YUGOSLAVIA: A Red Wall Street?

Yugoslavia is sometimes described as 100% Marxist—50% Karl and 50% Groucho. Although it is Communist, it maintains a market economy that is based on competition between state-owned but individually run companies. That zany-sounding blend of socialism and free enterprise has given the 20.5 million Yugoslavs the fastest growing economy in Eastern Europe. In major cities, modern, wide-windowed apartment complexes dot the skyline, autos clog the streets and stores are stocked with television sets, radios and kitchen appliances. Lately, however, the system has developed enough problems to bring the nation to a crossroad at which its leaders must decide how much further they are willing to go toward a freer economy. Some are prepared to go all the way to the establishment of a Communist stock and bond market.

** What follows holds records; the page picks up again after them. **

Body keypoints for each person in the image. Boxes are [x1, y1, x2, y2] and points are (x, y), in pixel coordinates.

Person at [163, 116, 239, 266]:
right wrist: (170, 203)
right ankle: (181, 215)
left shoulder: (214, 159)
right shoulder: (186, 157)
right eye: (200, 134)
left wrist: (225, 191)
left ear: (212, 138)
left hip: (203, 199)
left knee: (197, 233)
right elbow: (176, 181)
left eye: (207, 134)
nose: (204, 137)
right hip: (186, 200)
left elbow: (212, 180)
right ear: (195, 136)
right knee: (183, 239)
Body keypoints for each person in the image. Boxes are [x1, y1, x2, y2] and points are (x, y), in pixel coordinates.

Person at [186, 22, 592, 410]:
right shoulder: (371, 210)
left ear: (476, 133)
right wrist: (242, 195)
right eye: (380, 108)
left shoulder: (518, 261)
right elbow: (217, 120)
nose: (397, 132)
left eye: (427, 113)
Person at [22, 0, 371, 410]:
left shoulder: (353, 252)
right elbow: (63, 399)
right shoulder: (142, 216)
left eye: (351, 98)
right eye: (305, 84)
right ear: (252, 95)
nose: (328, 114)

Yugoslavia's economic split personality began emerging in 1950, when Marshal Josip Broz Tito rejected Soviet-style central planning in favor of economic decentralization. Under his "self-management" system, workers' councils set wage rates and product prices in each enterprise, and theoretically have the power to fire managers, who are responsible to the councils rather than to a state ministry. Kiro Gligorov, a leader of Yugoslavia's League of Communists and the nation's chief economist, explained to TIME Correspondent Strobe Talbott: "We believe that the state cannot replace private owners in the management of enterprises. Enterprises must manage themselves." They did efficiently enough in 1970 to lift "social product"—the Yugoslav term closest to gross national product—to $14 billion, a 6.7% rise after discounting inflation factors. Among European Communist countries, only Bulgaria and Albania had a lower total output, but none had such a rapid growth rate.

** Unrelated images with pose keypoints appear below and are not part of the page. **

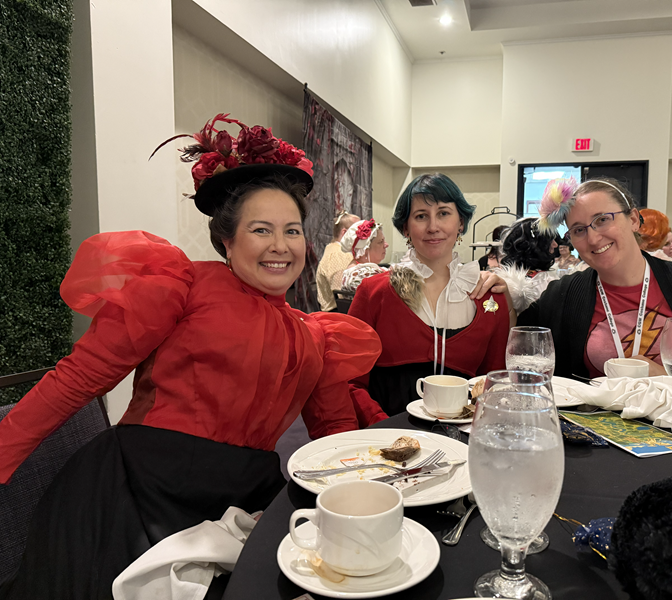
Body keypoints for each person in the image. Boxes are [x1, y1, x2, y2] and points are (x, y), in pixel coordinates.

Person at [0, 114, 381, 600]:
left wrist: (367, 502)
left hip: (242, 505)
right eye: (261, 230)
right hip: (134, 497)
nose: (280, 246)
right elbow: (77, 380)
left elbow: (334, 438)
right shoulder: (180, 287)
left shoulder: (318, 336)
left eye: (292, 230)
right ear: (227, 238)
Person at [518, 177, 672, 377]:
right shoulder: (562, 296)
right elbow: (516, 341)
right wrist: (502, 290)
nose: (593, 238)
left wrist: (669, 377)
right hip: (594, 437)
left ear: (634, 220)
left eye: (603, 219)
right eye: (579, 230)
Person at [348, 173, 510, 423]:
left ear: (461, 224)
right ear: (405, 227)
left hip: (461, 443)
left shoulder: (491, 298)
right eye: (421, 216)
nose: (433, 226)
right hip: (383, 439)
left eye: (444, 213)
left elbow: (494, 385)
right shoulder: (373, 292)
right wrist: (384, 429)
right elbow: (350, 381)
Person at [495, 217, 560, 314]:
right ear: (537, 245)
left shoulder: (502, 279)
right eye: (551, 240)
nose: (555, 245)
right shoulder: (547, 281)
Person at [316, 210, 359, 311]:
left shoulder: (334, 249)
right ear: (345, 233)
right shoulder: (337, 255)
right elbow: (343, 296)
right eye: (359, 231)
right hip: (337, 314)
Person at [340, 218, 389, 294]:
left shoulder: (353, 271)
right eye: (380, 242)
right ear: (364, 251)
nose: (386, 245)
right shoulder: (363, 276)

But industrial democracy has also brought the capitalistic combination of rampant inflation and a ballooning balance of payments deficit. By last August, Yugoslav consumer prices were 16% higher than a year earlier, and the balance of trade deficit soared 20%. In response, the government retreated toward central control of the economy. It held down wages, froze most prices, limited credit, restricted imports and devalued the dinar twice. The program held retail-price increases in the first quarter of 1972 to an acceptable 1.3%. In March, to bolster its trading ability, Yugoslavia obtained a $ 100 million stabilization loan from a trio of New York banks: Chase Manhattan, First National City and Bankers Trust.

Now Yugoslav leaders feel able to start what might be called Phase II of their "Economic Action Program," designed to loosen controls and stimulate growth while holding inflation to 5%. In a few months, Finance Secretary Jan-ko Smole will supervise decentralized units of management, labor and government representatives that will set wage rates in each enterprise by a kind of collective bargaining within broad limits imposed by the state. The government is also trying to spur corporate expansion by increasing the proportion of foreign-currency earnings that companies may keep for reinvestment rather than handing over to the central bank. The limit in most enterprises has been raised from 7% to 20%.